> [Exercise details]
Reproduce word for word the part of the vSphere article starting with "For any virtualization" and going on through "the major releases.".

> [Extract]
§

For any virtualization solution, it is imperative to design solutions for your needs within the guidelines of the products utilized. With the recent vSphere release, we can now go into some of the fine-point details that go into how we will consider the new platform. Last week the Configuration Maximums document went online at the VMware Web site. Here is the VMware Infrastructure 3 Configuration Maximums document if you want to compare between the major releases.

In many of my posts here, I've referred to VI3 and vSphere as having "rockstar" consolidation capacity. The VMware products deliver this with DRS and the memory management technologies; you can really pack a lot of virtual machines in your implementation. vSphere introduces some complications to this strategy. I first stumbled upon this at Duncan Epping's Yellow Bricks blog. Duncan's posts are top-notch, and you should keep his material on your short list. On his site he spells out a correlation of details -- basically, that there is smaller limit for VMs per host when using VMware HA. Without VMware HA, the published maximum is 320 guest VMs per host. When HA is introduced, this is where it gets vUgly. For HA-enabled clusters running with eight or fewer ESX servers, there can be up to 100 VMs per host. For HA-enabled clusters running with nine or more ESX servers, the maximum number of VMs per host is limited to 40 VMs.

The 40-VM limit is a real shock to me when using HA in clusters with nine or more hosts. Current and future server hardware is capable of much more than 40, but the management overhead becomes quite heavy with this tier. The way to solve this is to have multiple clusters with HA, but that is somewhat less than satisfactory. It's mainly because HA has a cost of at least one hosts' worth of CPU and RAM that you can use as they are reserved, but you still have to pay the licensing for it.

For me, VMware HA has been more of a burden than a benefit. This is primary due to the functionality issues that occurred in the ESX 3.5 versions and I've never needed it to save me. I'm still excited about vSphere -- don't get me wrong. But my ugly little friend, VMware HA, pops his head up again. Where does this information put you on vSphere?

§

> [Data]
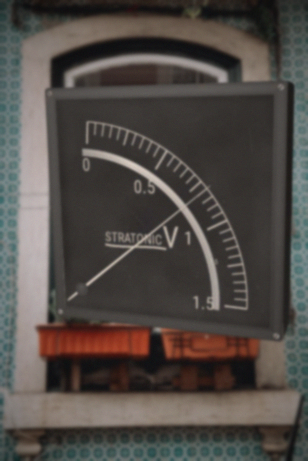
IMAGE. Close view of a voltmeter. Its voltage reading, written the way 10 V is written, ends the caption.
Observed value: 0.8 V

§

> [Your solution]
For any virtualization solution, it is imperative to design solutions for your needs within the guidelines of the products utilized. With the recent vSphere release, we can now go into some of the fine-point details that go into how we will consider the new platform. Last week the Configuration Maximums document went online at the VMware Web site. Here is the VMware Infrastructure 3 Configuration Maximums document if you want to compare between the major releases.